I like the 1st one, 3rd one (original one), then 2nd one.


----------



## StackAttack (Mar 15, 2006)

My second and third works respectively, I don't really like either, both were done in five minutes of free time that I had.


----------



## StackAttack (Mar 15, 2006)

Anyone? Beuler?


----------



## Saint Baller (May 3, 2006)

Looks like a desaturation and a bubble wrap coating on top...

Am I right?


----------



## StackAttack (Mar 15, 2006)

lol probably, I have no idea what I did.


----------



## StackAttack (Mar 15, 2006)

Backtracking says after I cropped the Ben, I pasted him onto a black surface, wrote "Big Ben" in blue font, made a blue spherical rectangle thing and put it under "Big Ben", gave them both a red stroke and merged them together, merged this layer, the Ben layer, and the background black layer, applied Plastic Wrap, and then stuck a lens glare behind Ben to top it off.

Run-on sentences ftw


----------



## Jet (Jul 1, 2005)

This is my Marquis Sig.. its gonna be the last one I make probably


----------



## Tersk (Apr 9, 2004)

I feel like the only one who can't do photshop

I get stuck cropping around the players, it's damn near impossible to get everything


----------



## Jet (Jul 1, 2005)

Eh, I suck at cropping too, look at Quisy's hair.. Anyway theres some really good tutorial sites out there, I made that one using 2 tutorials, so if you follow those, you'll get better.. but I think you should get photoshop if you dont have it cuz that would be the first thing to do.


----------



## edwardcyh (Dec 13, 2005)

Jet said:


> This is my Marquis Sig.. its gonna be the last one I make probably


This is actually pretty good work!

Not trying to patronize anybody here, but, when I was growing up (early 90's), Photoshop was reserved for few people with fast enough computer and big enough memory.

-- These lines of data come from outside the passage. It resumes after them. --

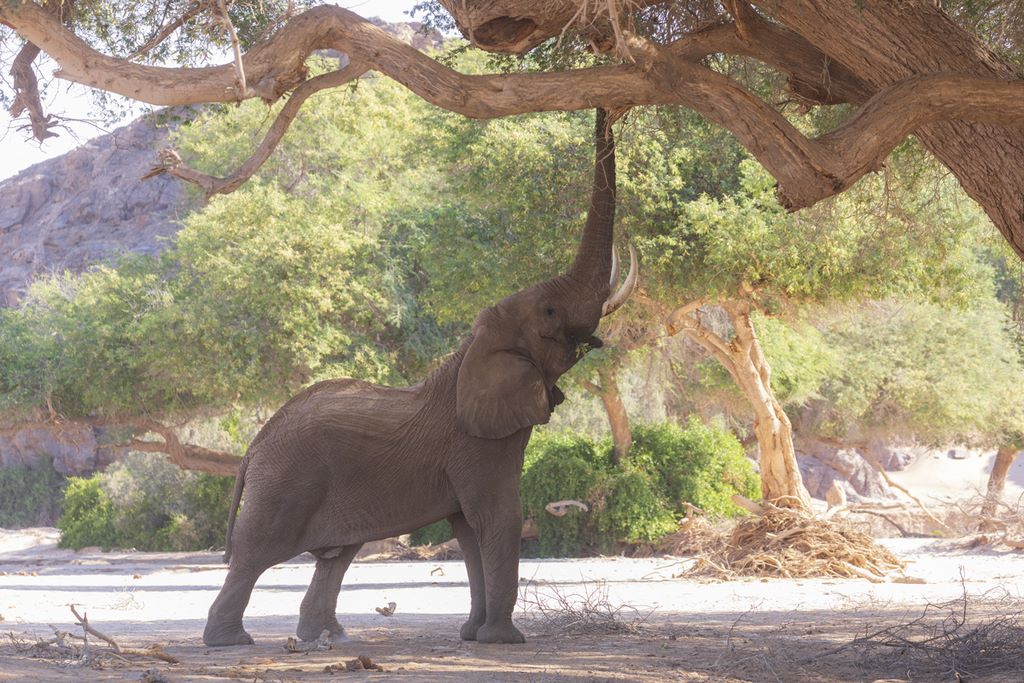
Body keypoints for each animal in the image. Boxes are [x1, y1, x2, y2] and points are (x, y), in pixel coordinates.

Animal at [202, 108, 636, 647]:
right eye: (550, 312)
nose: (608, 108)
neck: (469, 353)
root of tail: (256, 444)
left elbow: (469, 529)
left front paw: (473, 636)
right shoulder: (476, 443)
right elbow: (497, 517)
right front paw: (503, 641)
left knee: (336, 554)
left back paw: (331, 638)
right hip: (285, 479)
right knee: (257, 552)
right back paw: (231, 641)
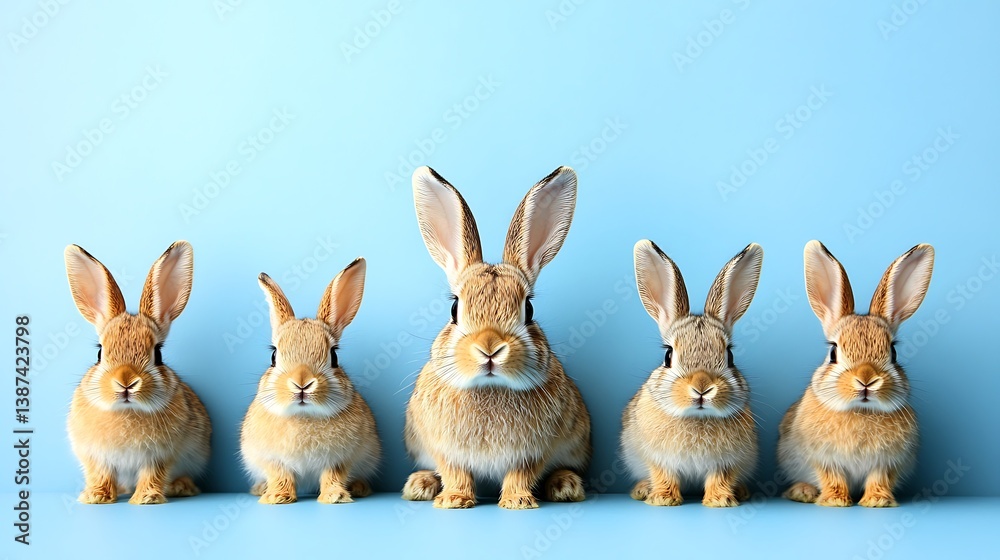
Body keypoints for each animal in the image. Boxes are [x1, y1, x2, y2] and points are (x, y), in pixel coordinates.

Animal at [64, 241, 211, 504]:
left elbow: (153, 474)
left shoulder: (160, 456)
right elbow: (101, 474)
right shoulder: (95, 456)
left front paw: (147, 498)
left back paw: (180, 487)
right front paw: (95, 496)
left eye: (158, 354)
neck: (127, 410)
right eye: (99, 352)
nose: (126, 382)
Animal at [240, 258, 381, 504]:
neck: (303, 415)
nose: (302, 382)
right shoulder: (272, 459)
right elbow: (280, 475)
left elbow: (333, 475)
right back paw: (261, 489)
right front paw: (277, 497)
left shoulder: (339, 459)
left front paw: (334, 497)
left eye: (334, 356)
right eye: (273, 356)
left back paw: (359, 488)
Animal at [401, 166, 591, 510]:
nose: (489, 348)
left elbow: (521, 474)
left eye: (529, 309)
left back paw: (565, 486)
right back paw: (420, 485)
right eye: (454, 308)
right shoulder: (444, 450)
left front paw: (518, 501)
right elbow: (455, 472)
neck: (489, 387)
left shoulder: (533, 452)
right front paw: (454, 500)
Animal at [621, 240, 762, 507]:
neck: (697, 417)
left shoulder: (726, 462)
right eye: (668, 356)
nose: (702, 387)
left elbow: (720, 478)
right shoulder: (658, 458)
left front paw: (720, 501)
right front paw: (663, 499)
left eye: (730, 356)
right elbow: (664, 475)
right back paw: (642, 490)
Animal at [778, 241, 934, 507]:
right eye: (833, 352)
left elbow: (879, 478)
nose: (866, 380)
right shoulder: (823, 459)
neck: (861, 410)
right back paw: (803, 492)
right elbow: (832, 478)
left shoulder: (887, 462)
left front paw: (877, 501)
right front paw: (836, 501)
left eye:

I was so proud to be able to "Photoshop" on my resume. 

Now we are all experts.....
:clap: :clap: :clap:


----------



## Jet (Jul 1, 2005)

Thank you, tutorials do wonders, lol


----------



## StackAttack (Mar 15, 2006)

lol I'm poor mang, I live off of free trials, I download Photoshop in a different language every 30 days 

But yeah, I suck at cropping too, a good way to hide it is right click on the layer name, blending options, and apply inner glow and outer glow. It looks cool too  I also reccomend not using the magnetic lasso, it doesn't work that well, use the polygonal one (the one that makes lines), though it takes longer. Round objects come out surprisingly well.


----------